Where Do Deer Ticks Live?
Although Deer ticks have been identified in every U.S. state except Hawaii, they are most commonly found along the eastern coast of the United States from Florida to Maine and as far west as Texas. They are also located in the Great Lakes region of the upper Midwest United States.
Deer ticks can be found under leaf-litter, at the edges of wooded areas, in areas of high grass or thick vegetation, and areas where wildlife are frequent. They require humid and shaded locations to protect them from drying out and dying.
The Deer Tick's Lifecycle
Ticks have a complicated life cycle which usually last about 2 years. Deer ticks lay eggs in early spring, which hatch in late spring/early summer. Larval ticks are predominant in summer months, during which time they take a blood meal, usually from a small mammal or bird. Larval ticks will over winter, engorge, and molt into nymphs in spring. Nymphs are the common life stage during spring and will take another blood meal, usually from another small to medium sized mammal or bird. Nymphs will molt into adults by fall, at which time adults will feed on large mammals, like bear and deer. Engorged adult ticks will overwinter, lay eggs in the spring, and die.
Are All Deer Ticks Dangerous?
Humans could come into contact with any life stage of tick, although larval encounters would be unusual and difficult to notice because of their small size. Nymphs and adults will regularly feed on humans, and it is thought that nymphs, because they are smaller and more difficult to see, probably cause more cases of Lyme disease than adults.
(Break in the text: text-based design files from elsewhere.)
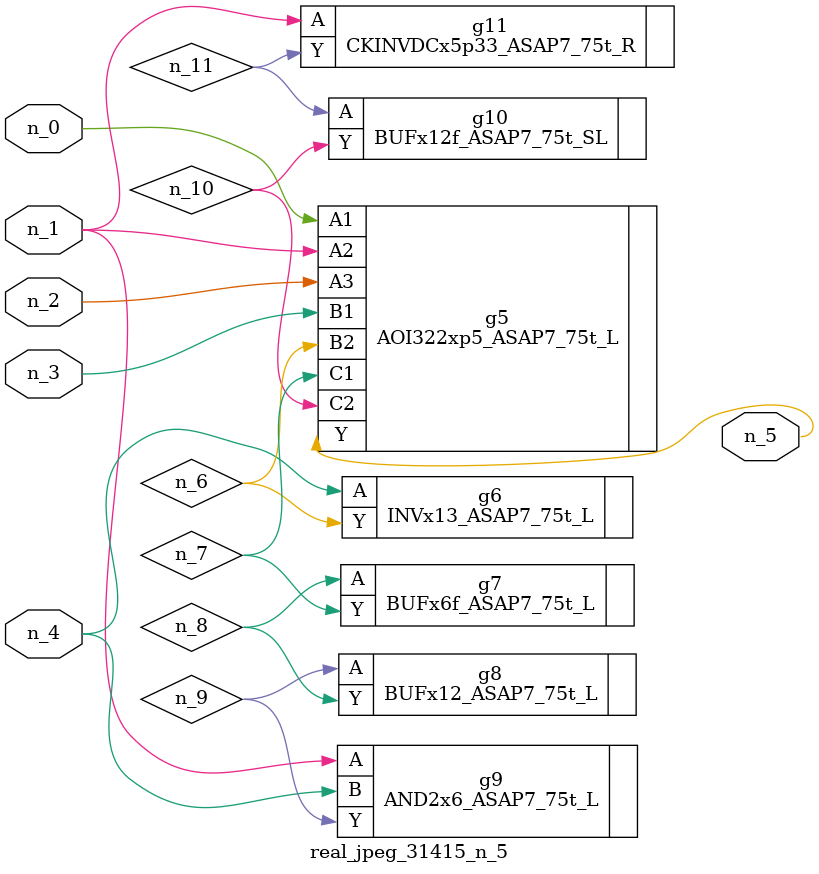
<source format=v>
module real_jpeg_31415_n_5 (n_4, n_0, n_1, n_2, n_3, n_5);

input n_4;
input n_0;
input n_1;
input n_2;
input n_3;

output n_5;

wire n_8;
wire n_11;
wire n_6;
wire n_7;
wire n_10;
wire n_9;

AOI322xp5_ASAP7_75t_L g5 ( 
.A1(n_0),
.A2(n_1),
.A3(n_2),
.B1(n_3),
.B2(n_6),
.C1(n_7),
.C2(n_10),
.Y(n_5)
);

AND2x6_ASAP7_75t_L g9 ( 
.A(n_1),
.B(n_4),
.Y(n_9)
);

CKINVDCx5p33_ASAP7_75t_R g11 ( 
.A(n_1),
.Y(n_11)
);

INVx13_ASAP7_75t_L g6 ( 
.A(n_4),
.Y(n_6)
);

BUFx6f_ASAP7_75t_L g7 ( 
.A(n_8),
.Y(n_7)
);

BUFx12_ASAP7_75t_L g8 ( 
.A(n_9),
.Y(n_8)
);

BUFx12f_ASAP7_75t_SL g10 ( 
.A(n_11),
.Y(n_10)
);


endmodule
</source>
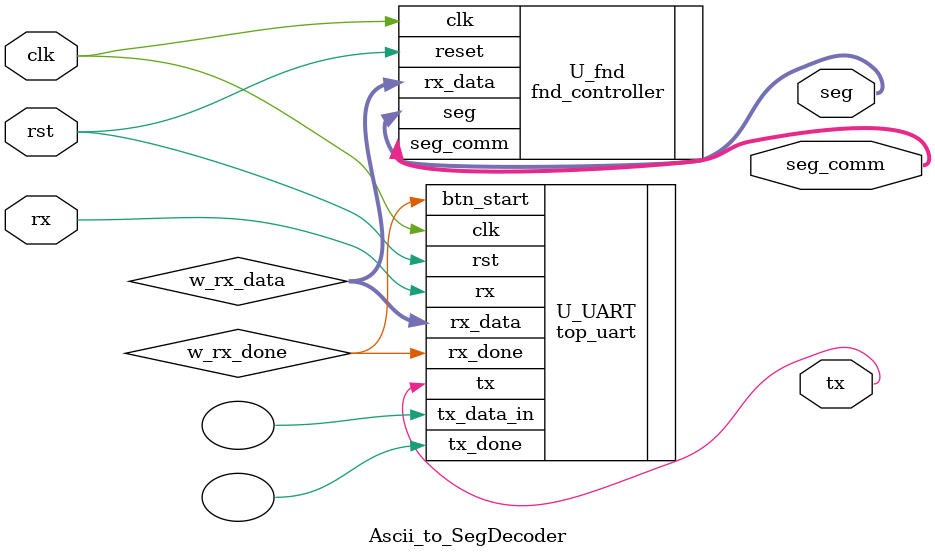
<source format=v>
`timescale 1ns / 1ps

module Ascii_to_SegDecoder(
    input clk,
    input rst,
    input rx,
    output tx,
    output [7:0] seg,
    output [3:0] seg_comm
);

    wire w_rx_done;
    wire [7:0] w_rx_data;

    fnd_controller U_fnd(
        .clk(clk),
        .reset(rst),
        .rx_data(w_rx_data),
        .seg(seg),
        .seg_comm(seg_comm)
    );


    top_uart U_UART (
        .clk(clk),
        .rst(rst),
        .btn_start(w_rx_done),
        .tx_data_in(),
        .tx_done(),
        .tx(tx),
        .rx(rx),
        .rx_done(w_rx_done),
        .rx_data(w_rx_data)
    );
 
endmodule


</source>
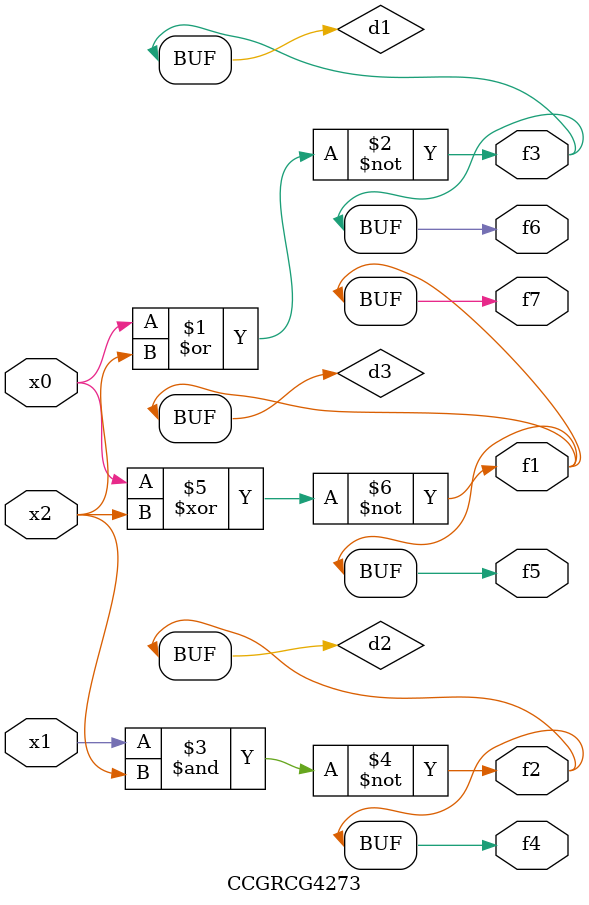
<source format=v>
module CCGRCG4273(
	input x0, x1, x2,
	output f1, f2, f3, f4, f5, f6, f7
);

	wire d1, d2, d3;

	nor (d1, x0, x2);
	nand (d2, x1, x2);
	xnor (d3, x0, x2);
	assign f1 = d3;
	assign f2 = d2;
	assign f3 = d1;
	assign f4 = d2;
	assign f5 = d3;
	assign f6 = d1;
	assign f7 = d3;
endmodule

</source>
Research has shown that male deer ticks, while they may appear to attach to a host, will not take a blood meal, and therefore cannot transmit Lyme disease. Therefore, adult female and nymph deer ticks are responsible for the transmission of Lyme disease.
Late spring/early summer and fall are the primary seasons to be aware of ticks, although summer months could also pose hazards. Do not disregard winter—ticks are out when temperatures are above freezing and there is no snow cover. Naturally, risk varies by geographic region.
Deer Tick Behavior
The deer tick will quest when it actively seeks out a host. Deer ticks cannot fly or jump, but they can climb.
Research has found that blacklegged ticks in the southern parts of the U.S. will quest differently than blacklegged ticks in the northern states.
Deer ticks in northern states will climb up blades of grass or other vegetation and stretch out its legs hoping to grab on to a host that is passing by.
Deer ticks in southern states will spend more time under leaf-litter to avoid hot temperatures instead of climbing up plants. This reduces their exposure to humans and will instead find a small mammal or reptile as a host.
Larval deer ticks can climb a few inches from the ground, nymph deer tick will climb up to one foot, and adult deer ticks can climb up to 2 feet off the ground.
Animals That Carry Deer Ticks
Deer ticks will feed on more than 300 different animals. They are most commonly found feeding on shrews, chipmunks, mice, reptiles, birds, domestic animals (dogs), white-tailed deer, moose, and cattle. Of these animals, only mice, chipmunks, birds and shrews can carry and transmit Lyme disease to a feeding tick.